Post-Mortem 2016-12-01-SOLR-Search-typo3org

Authors: Steffen Gebert, Michael Stucki

Issue Summary

The SOLR search (including the TER listing) on typo3.org was unavailable, caused by a faulty ACL being deployed.

Timeline

- 13:48 Jochen Roth mentioned in slack that the TER is unavailable
- 14:37 Michael Stucki noticed this comment and commented in the #typo3-server-team channel
- 14:51 Steffen Gebert started to investigate this issue
- 14:59 Corrective fix being deployed
- 15:00 Search is available again

Root Cause

- caused by recent cookbook upload, a new and breaking version of the ohai chef cookbook (>4.0) was deployed; this changes the way, how the path to plugins is configured
- as a result, our plugin to fix the IPv6 address detection in OpenVZ was not applied anymore
- as a result, the solr cookbook became unaware of the ip6address of the typo3.org server (by the means of Chef search)
- as a result, the solr cookbook deployed the ACLs for tomcat excluding the IPv6 address of the typo3.org server
- the typo3.org server was unable to contact the SOLR server anymore

Resolution and Recovery

A change to the chef environment now enforces the use of the up-to-date version of the Chef cookbook t3-openvz

Corrective and Preventative Measures

- monitoring checks were updated to catch this error.

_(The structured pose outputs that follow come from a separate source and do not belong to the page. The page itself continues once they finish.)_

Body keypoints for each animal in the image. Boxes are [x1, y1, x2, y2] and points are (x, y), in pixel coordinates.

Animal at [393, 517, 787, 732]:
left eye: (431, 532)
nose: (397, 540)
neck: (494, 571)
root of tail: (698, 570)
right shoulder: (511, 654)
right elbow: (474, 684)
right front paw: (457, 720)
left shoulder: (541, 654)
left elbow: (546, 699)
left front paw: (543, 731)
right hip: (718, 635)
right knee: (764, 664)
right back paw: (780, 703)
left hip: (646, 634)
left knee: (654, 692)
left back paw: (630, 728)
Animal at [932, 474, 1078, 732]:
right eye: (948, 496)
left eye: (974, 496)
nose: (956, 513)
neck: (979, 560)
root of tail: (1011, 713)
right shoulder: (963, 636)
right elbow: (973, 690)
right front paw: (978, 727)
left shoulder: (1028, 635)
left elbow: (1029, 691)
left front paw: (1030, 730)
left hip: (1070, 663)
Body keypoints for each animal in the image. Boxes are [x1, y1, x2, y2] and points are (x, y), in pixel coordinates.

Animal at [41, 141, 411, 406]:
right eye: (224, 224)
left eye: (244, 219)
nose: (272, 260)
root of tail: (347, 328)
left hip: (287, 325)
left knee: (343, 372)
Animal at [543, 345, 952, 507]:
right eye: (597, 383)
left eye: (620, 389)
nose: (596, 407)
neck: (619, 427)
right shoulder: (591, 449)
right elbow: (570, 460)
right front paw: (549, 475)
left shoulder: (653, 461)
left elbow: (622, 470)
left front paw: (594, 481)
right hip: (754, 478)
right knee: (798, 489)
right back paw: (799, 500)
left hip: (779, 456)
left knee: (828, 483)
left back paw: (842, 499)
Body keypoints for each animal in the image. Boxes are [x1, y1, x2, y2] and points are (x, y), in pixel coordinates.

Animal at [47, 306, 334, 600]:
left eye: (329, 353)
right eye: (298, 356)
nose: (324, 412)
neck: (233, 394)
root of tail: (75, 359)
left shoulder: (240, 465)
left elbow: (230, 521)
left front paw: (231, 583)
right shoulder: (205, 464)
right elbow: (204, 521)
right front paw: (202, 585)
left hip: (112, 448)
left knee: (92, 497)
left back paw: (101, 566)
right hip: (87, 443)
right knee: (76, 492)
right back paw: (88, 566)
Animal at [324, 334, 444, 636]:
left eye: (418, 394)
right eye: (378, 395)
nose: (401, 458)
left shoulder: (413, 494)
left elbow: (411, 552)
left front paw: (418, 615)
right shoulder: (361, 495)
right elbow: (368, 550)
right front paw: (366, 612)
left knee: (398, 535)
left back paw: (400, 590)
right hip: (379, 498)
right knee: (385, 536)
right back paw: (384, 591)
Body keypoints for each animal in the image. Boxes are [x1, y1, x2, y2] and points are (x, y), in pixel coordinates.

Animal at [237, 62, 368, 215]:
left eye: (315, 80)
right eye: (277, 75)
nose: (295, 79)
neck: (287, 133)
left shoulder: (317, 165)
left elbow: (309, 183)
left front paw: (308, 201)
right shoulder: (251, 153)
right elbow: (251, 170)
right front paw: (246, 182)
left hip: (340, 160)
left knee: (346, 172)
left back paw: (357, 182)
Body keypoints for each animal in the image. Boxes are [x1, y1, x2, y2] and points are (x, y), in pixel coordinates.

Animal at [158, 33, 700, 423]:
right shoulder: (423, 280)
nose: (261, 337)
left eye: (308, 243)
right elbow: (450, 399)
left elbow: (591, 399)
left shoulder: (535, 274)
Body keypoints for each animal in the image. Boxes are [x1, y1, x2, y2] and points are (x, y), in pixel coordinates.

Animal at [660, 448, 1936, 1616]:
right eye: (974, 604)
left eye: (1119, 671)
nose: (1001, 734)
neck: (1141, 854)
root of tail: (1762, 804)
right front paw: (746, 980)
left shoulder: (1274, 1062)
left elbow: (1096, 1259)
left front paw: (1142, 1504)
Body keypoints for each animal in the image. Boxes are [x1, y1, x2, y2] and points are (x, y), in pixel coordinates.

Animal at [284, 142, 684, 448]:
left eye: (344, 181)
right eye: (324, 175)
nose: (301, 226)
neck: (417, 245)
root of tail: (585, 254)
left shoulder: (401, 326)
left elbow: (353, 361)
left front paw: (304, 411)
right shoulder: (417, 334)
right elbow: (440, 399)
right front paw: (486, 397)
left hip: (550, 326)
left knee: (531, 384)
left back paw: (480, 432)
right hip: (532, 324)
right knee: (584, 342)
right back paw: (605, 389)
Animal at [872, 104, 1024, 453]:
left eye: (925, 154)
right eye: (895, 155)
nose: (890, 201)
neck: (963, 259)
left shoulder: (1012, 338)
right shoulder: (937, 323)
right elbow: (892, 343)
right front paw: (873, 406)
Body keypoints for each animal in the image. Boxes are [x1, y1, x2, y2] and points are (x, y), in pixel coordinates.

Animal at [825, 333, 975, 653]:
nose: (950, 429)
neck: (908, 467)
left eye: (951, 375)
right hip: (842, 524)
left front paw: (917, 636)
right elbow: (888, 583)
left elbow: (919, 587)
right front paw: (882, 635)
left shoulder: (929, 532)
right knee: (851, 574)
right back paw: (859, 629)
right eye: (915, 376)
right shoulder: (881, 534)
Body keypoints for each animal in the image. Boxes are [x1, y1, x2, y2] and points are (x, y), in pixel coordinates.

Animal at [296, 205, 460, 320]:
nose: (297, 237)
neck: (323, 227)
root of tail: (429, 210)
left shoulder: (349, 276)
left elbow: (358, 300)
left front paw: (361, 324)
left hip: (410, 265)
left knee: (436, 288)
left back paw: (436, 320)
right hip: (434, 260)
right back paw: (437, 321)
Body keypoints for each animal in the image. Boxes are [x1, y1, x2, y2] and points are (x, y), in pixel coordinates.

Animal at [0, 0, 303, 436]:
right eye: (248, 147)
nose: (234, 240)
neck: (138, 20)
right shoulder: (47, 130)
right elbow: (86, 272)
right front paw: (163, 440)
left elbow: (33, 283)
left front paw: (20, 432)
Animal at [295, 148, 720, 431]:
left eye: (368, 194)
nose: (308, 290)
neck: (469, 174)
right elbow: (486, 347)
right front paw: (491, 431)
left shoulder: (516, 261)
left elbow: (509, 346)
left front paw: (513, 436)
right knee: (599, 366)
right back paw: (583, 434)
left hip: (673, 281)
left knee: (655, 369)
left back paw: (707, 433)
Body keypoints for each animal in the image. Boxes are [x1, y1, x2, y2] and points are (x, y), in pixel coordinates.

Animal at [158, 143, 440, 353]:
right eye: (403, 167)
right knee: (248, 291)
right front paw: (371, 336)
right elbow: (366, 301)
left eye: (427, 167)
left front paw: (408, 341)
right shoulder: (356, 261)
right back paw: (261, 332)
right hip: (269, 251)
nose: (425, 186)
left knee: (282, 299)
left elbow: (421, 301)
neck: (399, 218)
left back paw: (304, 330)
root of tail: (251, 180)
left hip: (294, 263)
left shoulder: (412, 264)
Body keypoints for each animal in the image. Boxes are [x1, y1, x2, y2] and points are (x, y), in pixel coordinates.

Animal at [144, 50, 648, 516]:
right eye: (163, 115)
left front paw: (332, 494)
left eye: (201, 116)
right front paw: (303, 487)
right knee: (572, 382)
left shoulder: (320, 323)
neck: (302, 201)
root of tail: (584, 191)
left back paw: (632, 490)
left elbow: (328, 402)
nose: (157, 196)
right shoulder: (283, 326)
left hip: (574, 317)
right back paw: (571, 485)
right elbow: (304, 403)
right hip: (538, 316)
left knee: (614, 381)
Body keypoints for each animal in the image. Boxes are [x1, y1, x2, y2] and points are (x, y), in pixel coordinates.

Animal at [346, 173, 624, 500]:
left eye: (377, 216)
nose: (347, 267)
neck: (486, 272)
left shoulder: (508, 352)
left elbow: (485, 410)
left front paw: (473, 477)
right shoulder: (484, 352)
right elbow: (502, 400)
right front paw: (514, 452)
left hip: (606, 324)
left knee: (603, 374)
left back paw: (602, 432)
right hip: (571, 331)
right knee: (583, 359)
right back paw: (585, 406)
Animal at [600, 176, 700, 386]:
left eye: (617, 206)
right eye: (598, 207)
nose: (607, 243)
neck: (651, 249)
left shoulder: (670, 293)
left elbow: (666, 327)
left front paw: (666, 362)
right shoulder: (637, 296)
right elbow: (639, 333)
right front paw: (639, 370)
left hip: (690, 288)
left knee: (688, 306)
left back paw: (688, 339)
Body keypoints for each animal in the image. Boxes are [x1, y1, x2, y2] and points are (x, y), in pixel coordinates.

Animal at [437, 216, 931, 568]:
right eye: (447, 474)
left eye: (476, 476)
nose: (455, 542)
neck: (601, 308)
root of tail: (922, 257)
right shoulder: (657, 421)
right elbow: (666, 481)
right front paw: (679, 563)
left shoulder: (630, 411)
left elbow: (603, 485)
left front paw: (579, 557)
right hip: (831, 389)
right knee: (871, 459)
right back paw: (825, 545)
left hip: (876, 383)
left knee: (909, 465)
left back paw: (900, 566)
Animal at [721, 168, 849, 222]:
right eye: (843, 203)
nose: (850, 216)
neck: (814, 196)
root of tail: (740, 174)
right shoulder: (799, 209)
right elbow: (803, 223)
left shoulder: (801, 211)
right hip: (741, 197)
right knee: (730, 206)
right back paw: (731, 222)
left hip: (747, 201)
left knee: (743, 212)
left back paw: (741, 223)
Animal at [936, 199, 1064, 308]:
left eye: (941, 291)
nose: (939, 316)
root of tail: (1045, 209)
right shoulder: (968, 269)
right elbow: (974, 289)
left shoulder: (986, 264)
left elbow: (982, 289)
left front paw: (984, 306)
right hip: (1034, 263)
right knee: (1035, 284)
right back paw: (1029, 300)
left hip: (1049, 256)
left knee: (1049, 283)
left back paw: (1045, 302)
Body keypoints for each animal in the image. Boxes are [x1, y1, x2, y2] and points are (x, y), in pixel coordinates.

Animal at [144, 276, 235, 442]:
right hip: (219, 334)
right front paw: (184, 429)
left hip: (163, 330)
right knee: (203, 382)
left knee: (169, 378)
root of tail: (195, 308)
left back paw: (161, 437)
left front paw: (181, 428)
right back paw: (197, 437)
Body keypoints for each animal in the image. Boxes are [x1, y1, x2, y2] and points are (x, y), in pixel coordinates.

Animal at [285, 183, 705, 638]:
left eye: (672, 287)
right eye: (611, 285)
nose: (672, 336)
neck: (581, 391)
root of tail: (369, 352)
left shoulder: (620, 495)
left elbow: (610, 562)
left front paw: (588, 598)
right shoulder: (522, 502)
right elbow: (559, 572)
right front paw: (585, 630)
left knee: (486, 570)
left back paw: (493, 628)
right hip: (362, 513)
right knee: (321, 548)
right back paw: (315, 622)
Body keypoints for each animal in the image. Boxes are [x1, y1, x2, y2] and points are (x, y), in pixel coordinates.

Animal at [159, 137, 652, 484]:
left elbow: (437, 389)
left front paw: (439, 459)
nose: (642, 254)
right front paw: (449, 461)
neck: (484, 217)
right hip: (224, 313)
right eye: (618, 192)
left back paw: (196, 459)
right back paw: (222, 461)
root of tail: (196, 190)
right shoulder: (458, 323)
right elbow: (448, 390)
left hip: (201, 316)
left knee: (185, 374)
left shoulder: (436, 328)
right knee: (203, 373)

While we were monitoring both the search function as well as the TER listing, the search strings seem to be still included in case of errors, resulting in the defect being not detected
- we are about to upgrade our infrastructure to the newer ohai cookbook while still maintaining compatibility with our plugins.
- we will look into Chef's Policyfile feature, if this helps us with both, becoming more confident about what cookbook versions are in use as well as being able to update platform cookbooks without touching every application stack.